While Biondo said last year that he did not see mistakes directly related to overtime, a recent article from the Pittsburgh Tribune-Review relayed the story of a person who said his relative was not moved from bed for the entire day during a recent snow storm when several employees called off work. Biondo said they would look into what happened.
Over the past year, state health investigators have found numerous problems at all four Kane facilities that have the potential for harm.
A July investigation at the Glen Hazel facility revealed powerful antipsychotic medication meant to calm aggressive outbursts was repeatedly given to three residents when no aggressive behavior was noted. The report notes that the use of antipsychotics will be audited by the Director of Nursing, or whomever that person designates.

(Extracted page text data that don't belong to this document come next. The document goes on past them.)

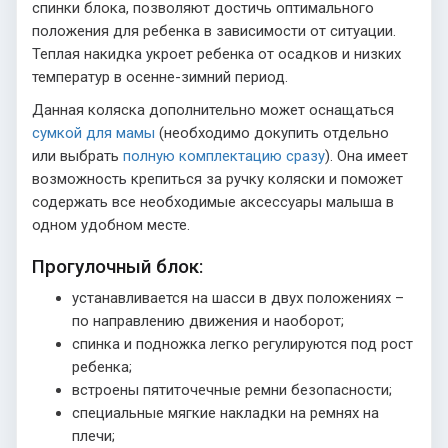
спинки блока, позволяют достичь оптимального
положения для ребенка в зависимости от ситуации.
Теплая накидка укроет ребенка от осадков и низких
температур в осенне-зимний период.
Данная коляска дополнительно может оснащаться
сумкой для мамы
(необходимо докупить отдельно
или выбрать
полную комплектацию сразу
). Она имеет
возможность крепиться за ручку коляски и поможет
содержать все необходимые аксессуары малыша в
одном удобном месте.
Прогулочный блок:
устанавливается на шасси в двух положениях –
по направлению движения и наоборот;
спинка и подножка легко регулируются под рост
ребенка;
встроены пятиточечные ремни безопасности;
специальные мягкие накладки на ремнях на
плечи;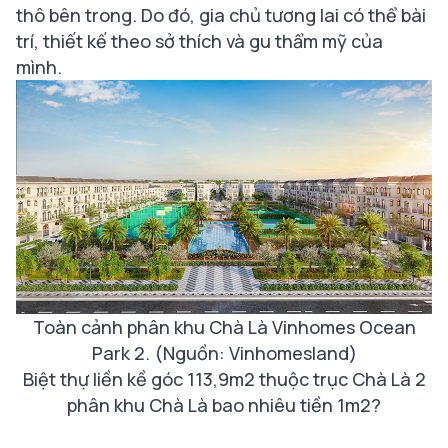
thô bên trong. Do đó, gia chủ tương lai có thể bài
trí, thiết kế theo sở thích và gu thẩm mỹ của
mình.
Toàn cảnh phân khu Chà Là Vinhomes Ocean
Park 2. (Nguồn: Vinhomesland)
Biệt thự liền kề góc 113,9m2 thuộc trục Chà Là 2
phân khu Chà Là bao nhiêu tiền 1m2?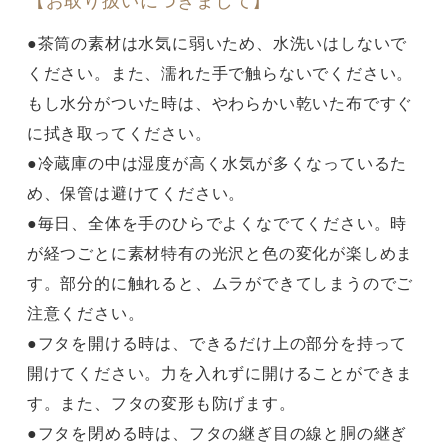
【お取り扱いにつきまして】
●茶筒の素材は水気に弱いため、水洗いはしないで
ください。また、濡れた手で触らないでください。
もし水分がついた時は、やわらかい乾いた布ですぐ
に拭き取ってください。
●冷蔵庫の中は湿度が高く水気が多くなっているた
め、保管は避けてください。
●毎日、全体を手のひらでよくなでてください。時
が経つごとに素材特有の光沢と色の変化が楽しめま
す。部分的に触れると、ムラができてしまうのでご
注意ください。
●フタを開ける時は、できるだけ上の部分を持って
開けてください。力を入れずに開けることができま
す。また、フタの変形も防げます。
●フタを閉める時は、フタの継ぎ目の線と胴の継ぎ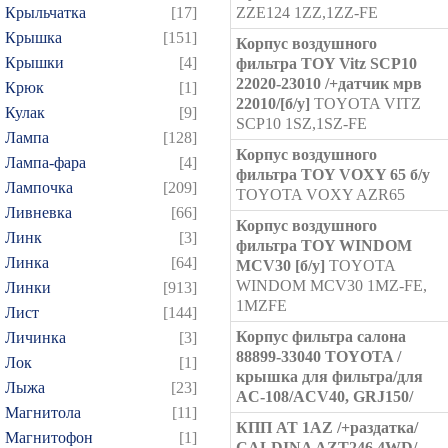
Крыльчатка
[17]
ZZE124 1ZZ,1ZZ-FE
Крышка
[151]
Корпус воздушного
Крышки
[4]
фильтра TOY Vitz SCP10
22020-23010 /+датчик мрв
Крюк
[1]
22010/[б/у]
TOYOTA VITZ
Кулак
[9]
SCP10 1SZ,1SZ-FE
Лампа
[128]
Корпус воздушного
Лампа-фара
[4]
фильтра TOY VOXY 65 б/у
Лампочка
[209]
TOYOTA VOXY AZR65
Ливневка
[66]
Корпус воздушного
Линк
[3]
фильтра TOY WINDOM
Линка
[64]
MCV30 [б/у]
TOYOTA
WINDOM MCV30 1MZ-FE,
Линки
[913]
1MZFE
Лист
[144]
Корпус фильтра салона
Личинка
[3]
88899-33040 TOYOTA /
Лок
[1]
крышка для фильтра/для
Лыжа
[23]
AC-108/ACV40, GRJ150/
Магнитола
[11]
КПП AT 1AZ /+раздатка/
Магнитофон
[1]
CALDINA AZT246 4WD/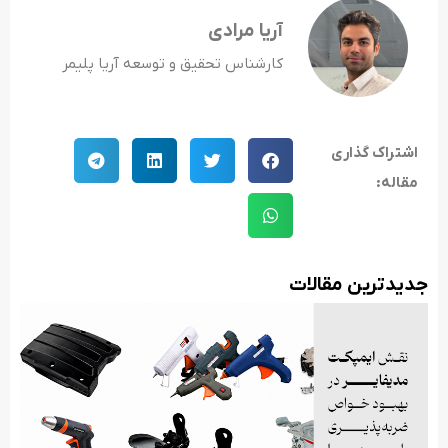
آریا مرادی
کارشناس تحقیق و توسعه آریا پلیمر
اشتراک گذاری
مقاله:
جدید‌ترین مقالات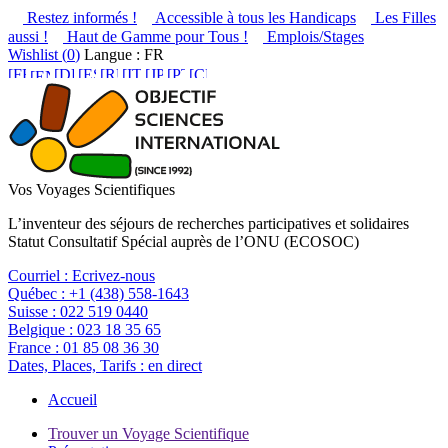
Restez informés !
Accessible à tous les Handicaps
Les Filles
aussi !
Haut de Gamme pour Tous !
Emplois/Stages
Wishlist (
0
)
Langue : FR
Vos Voyages Scientifiques
L’inventeur des séjours de recherches participatives et solidaires
Statut Consultatif Spécial auprès de l’ONU (ECOSOC)
Courriel :
Ecrivez-nous
Québec :
+1 (438) 558-1643
Suisse :
022 519 0440
Belgique :
023 18 35 65
France :
01 85 08 36 30
Dates, Places, Tarifs :
en direct
Accueil
Trouver un Voyage Scientifique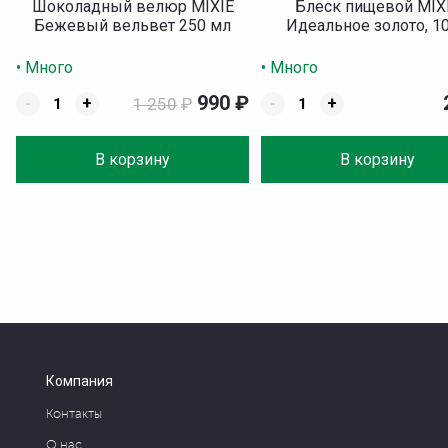
Шоколадный велюр MIXIE
Блеск пищевой MIX
Бежевый вельвет 250 мл
Идеальное золото, 10
• Много
• Много
990
₽
-
+
1 250
₽
-
+
В корзину
В корзину
Компания
Контакты
О нас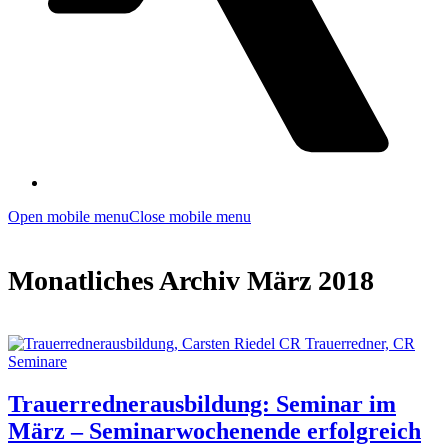
Open mobile menu
Close mobile menu
Monatliches Archiv März 2018
Trauerrednerausbildung: Seminar im
März – Seminarwochenende erfolgreich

One resident, who requires help to get to the bathroom, was not waiting for staff because “they are busy and it takes too long,” according to a September inspection at the Scott Township facility. The report said the facility would audit response times to calls from residents.
Several residents at the McKeesport facility complained that their pressure sores — damaged skin caused by staying in one position for too long — were not properly evaluated, got worse or were not treated at all. A variety of fixes from this November investigation included removing a nurse from the wound team and instituting more training on determining the severity of sores.